**Source data:**
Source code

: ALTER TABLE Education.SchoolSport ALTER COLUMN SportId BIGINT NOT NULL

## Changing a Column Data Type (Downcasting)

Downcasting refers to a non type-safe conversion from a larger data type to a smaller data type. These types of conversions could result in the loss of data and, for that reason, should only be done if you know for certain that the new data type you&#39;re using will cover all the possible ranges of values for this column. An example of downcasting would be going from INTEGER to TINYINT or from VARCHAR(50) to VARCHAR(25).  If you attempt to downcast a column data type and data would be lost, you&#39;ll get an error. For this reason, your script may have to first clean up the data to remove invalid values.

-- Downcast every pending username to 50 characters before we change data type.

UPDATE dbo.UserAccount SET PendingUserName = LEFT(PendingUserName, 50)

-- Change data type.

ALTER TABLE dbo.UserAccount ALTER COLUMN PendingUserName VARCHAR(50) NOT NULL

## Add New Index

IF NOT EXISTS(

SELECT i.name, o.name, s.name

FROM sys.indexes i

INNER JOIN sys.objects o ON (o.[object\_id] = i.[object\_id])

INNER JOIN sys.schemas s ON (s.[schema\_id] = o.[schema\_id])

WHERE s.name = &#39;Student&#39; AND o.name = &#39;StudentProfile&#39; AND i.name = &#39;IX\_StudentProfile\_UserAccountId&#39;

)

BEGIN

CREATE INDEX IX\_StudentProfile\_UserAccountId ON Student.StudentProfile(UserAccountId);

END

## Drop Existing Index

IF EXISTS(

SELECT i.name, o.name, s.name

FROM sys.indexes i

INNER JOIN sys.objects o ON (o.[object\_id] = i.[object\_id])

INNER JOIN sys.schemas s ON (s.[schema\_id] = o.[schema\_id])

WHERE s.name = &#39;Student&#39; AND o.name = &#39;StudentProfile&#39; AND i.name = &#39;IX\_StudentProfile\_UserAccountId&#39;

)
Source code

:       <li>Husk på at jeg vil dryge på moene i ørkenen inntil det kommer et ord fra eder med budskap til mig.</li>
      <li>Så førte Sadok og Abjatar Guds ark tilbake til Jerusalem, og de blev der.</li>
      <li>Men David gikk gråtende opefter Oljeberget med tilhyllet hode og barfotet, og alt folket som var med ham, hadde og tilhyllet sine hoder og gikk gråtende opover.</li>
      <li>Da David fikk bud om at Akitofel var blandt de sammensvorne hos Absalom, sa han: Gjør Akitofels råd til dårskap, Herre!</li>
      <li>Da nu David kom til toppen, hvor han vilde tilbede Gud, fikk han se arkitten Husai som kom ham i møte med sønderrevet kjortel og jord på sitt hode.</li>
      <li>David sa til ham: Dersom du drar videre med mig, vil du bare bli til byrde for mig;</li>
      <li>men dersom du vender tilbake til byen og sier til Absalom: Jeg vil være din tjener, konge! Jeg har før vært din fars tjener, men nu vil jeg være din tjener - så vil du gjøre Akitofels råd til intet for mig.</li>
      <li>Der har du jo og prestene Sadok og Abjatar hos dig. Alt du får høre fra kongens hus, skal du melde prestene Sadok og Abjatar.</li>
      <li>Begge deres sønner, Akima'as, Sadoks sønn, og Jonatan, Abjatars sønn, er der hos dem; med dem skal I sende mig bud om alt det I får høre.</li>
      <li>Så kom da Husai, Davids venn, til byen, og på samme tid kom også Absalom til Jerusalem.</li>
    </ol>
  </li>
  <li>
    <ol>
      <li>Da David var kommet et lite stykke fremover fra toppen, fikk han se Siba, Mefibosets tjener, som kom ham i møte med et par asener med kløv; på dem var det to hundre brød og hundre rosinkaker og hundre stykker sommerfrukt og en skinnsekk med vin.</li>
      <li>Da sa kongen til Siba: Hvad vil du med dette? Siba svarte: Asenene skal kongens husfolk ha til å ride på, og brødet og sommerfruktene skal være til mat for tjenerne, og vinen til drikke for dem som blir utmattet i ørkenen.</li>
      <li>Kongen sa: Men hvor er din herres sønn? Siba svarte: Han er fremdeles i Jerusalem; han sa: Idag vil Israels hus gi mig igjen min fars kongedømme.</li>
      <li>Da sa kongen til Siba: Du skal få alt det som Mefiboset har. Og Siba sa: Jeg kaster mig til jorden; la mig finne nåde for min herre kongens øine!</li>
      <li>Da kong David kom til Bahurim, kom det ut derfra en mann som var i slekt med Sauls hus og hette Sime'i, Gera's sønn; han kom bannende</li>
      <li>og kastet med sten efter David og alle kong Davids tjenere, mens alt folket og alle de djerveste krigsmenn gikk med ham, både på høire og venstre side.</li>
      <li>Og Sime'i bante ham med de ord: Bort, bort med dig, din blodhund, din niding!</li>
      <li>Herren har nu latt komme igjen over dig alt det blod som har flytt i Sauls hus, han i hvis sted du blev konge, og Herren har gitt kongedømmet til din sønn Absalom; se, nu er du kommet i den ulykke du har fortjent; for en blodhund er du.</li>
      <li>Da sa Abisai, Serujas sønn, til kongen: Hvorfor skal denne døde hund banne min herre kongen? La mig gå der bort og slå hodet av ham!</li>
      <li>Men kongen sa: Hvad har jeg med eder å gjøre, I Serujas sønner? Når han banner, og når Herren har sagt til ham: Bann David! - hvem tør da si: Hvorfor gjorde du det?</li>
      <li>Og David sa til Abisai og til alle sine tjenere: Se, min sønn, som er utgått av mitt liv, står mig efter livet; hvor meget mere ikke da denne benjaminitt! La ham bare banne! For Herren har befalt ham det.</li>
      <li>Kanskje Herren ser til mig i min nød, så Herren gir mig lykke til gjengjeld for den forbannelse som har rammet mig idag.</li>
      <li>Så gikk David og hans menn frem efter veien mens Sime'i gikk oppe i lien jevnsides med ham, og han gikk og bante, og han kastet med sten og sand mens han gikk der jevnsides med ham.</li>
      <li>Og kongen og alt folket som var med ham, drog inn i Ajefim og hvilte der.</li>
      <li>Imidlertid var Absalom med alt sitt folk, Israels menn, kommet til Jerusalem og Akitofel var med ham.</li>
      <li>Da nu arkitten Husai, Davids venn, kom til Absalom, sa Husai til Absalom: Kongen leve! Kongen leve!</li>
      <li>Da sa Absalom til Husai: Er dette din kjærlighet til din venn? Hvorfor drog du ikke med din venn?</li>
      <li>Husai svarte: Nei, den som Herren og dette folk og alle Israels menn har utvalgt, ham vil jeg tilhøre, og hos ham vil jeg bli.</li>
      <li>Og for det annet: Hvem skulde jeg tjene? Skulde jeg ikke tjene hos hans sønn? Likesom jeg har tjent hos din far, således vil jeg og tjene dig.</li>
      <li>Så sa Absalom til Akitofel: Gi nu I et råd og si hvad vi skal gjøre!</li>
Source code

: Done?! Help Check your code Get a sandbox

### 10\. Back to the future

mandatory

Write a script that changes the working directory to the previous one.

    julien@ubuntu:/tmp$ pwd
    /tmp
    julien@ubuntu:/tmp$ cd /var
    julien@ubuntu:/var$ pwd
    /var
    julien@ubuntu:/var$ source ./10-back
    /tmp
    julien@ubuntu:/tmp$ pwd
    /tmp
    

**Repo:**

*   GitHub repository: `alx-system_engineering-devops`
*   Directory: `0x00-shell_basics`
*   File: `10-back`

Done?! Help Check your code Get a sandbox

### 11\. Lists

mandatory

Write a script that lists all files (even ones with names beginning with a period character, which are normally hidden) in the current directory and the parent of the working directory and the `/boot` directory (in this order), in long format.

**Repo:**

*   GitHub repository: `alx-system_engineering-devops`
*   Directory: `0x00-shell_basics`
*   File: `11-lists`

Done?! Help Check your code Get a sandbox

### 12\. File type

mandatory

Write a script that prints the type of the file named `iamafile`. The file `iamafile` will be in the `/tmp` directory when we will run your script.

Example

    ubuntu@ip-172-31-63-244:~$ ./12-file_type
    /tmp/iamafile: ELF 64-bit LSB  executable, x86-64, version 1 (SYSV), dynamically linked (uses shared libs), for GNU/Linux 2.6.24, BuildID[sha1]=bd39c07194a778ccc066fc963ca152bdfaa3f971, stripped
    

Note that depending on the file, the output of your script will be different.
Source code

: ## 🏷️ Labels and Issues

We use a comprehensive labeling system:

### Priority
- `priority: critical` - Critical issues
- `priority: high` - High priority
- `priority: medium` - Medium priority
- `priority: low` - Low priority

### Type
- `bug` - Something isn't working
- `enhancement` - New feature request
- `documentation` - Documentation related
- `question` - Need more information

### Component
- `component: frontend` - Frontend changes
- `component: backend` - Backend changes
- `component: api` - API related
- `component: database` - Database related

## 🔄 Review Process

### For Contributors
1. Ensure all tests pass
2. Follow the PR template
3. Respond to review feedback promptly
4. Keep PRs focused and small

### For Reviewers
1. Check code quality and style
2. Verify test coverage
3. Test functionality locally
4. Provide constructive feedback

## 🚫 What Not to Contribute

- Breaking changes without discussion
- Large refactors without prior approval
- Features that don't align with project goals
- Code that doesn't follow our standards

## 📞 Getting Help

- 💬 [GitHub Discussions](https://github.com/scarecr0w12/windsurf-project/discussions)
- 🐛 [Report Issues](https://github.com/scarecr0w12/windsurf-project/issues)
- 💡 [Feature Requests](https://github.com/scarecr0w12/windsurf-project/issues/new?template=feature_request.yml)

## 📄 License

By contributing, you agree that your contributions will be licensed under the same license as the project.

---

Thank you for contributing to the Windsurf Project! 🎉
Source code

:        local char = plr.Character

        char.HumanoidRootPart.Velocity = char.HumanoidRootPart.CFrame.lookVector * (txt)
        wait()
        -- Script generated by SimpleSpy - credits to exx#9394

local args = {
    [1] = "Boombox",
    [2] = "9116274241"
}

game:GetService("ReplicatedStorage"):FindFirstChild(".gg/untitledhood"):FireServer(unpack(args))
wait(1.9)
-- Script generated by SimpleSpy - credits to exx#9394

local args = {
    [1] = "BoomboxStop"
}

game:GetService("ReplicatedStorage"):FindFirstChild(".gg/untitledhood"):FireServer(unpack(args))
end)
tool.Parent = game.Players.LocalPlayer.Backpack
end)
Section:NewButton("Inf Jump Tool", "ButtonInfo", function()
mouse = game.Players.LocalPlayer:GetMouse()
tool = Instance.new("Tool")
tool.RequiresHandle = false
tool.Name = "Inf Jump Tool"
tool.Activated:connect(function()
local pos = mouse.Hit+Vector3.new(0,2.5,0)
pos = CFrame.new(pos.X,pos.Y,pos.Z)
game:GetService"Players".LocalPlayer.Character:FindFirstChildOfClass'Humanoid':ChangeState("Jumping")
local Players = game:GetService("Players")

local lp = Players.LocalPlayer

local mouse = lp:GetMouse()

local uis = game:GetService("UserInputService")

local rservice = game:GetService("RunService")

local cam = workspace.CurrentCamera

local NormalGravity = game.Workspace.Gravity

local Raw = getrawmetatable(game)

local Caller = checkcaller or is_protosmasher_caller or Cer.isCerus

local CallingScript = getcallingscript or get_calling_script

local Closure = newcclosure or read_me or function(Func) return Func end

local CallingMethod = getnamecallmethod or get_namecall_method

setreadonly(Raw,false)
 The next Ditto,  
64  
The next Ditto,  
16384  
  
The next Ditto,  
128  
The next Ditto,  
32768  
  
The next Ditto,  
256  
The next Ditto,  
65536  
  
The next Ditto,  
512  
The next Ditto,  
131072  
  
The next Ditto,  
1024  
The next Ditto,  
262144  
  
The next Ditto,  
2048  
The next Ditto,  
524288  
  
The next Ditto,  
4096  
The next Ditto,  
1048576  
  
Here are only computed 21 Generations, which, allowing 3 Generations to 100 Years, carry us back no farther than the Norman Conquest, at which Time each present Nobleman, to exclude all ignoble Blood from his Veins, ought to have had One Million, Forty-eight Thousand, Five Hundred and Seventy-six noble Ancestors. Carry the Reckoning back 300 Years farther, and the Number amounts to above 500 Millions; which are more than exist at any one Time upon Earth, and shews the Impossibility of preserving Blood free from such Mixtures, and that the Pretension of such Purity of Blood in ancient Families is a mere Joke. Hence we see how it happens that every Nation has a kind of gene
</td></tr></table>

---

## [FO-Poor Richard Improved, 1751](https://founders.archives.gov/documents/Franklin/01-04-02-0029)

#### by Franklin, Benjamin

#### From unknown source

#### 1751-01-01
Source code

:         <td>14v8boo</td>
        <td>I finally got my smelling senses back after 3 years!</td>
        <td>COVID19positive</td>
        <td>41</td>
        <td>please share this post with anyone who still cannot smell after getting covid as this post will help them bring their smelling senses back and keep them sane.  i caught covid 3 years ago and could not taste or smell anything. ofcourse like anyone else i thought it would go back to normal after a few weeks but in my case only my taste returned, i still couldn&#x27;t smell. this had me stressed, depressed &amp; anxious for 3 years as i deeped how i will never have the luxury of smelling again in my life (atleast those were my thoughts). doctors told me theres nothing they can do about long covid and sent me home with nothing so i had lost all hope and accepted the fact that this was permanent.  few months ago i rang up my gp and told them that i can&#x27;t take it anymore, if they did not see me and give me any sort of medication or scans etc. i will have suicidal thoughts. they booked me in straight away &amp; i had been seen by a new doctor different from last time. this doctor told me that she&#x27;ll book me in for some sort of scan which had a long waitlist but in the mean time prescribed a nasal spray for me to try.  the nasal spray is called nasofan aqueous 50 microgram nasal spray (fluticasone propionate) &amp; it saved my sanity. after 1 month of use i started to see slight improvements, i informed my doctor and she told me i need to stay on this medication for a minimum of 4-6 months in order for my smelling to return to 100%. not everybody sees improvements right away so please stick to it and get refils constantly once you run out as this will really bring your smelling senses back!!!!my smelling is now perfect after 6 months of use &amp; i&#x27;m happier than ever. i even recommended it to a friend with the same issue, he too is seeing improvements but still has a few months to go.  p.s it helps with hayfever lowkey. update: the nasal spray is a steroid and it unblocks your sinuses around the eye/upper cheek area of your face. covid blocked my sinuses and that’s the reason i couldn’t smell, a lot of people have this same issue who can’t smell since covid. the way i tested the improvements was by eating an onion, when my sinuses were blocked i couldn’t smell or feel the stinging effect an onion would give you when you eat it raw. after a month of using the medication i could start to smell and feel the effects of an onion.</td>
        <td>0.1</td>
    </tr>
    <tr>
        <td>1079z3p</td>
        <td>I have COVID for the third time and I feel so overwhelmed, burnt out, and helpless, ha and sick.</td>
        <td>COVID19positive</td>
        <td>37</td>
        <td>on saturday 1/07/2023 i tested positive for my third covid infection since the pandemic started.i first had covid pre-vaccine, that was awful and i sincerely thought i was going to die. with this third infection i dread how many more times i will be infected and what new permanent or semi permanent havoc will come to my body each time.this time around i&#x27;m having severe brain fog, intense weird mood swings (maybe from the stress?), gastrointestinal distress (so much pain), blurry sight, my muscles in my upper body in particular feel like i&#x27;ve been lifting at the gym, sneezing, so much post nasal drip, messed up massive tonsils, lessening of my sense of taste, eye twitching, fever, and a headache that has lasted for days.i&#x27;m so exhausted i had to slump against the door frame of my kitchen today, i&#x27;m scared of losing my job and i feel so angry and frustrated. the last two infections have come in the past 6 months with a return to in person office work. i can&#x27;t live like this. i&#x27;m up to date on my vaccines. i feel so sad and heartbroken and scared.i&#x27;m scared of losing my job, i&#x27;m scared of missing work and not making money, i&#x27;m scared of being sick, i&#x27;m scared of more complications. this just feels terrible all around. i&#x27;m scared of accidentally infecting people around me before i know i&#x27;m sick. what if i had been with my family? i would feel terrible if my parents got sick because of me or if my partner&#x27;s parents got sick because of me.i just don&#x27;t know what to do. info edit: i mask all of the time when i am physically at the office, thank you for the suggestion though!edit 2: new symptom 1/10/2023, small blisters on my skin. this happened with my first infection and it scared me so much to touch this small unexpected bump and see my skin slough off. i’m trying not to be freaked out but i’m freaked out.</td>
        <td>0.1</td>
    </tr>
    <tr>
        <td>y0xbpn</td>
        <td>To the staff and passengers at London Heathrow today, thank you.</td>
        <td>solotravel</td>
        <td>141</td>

**Exercise details:**
Lines from the top of the entries through the line with "## Changing a Column Data Type (Downcasting)" are to be transcribed exactly, and nothing more.

**Final answer:**
Source code

: ALTER TABLE Education.SchoolSport ALTER COLUMN SportId BIGINT NOT NULL

## Changing a Column Data Type (Downcasting)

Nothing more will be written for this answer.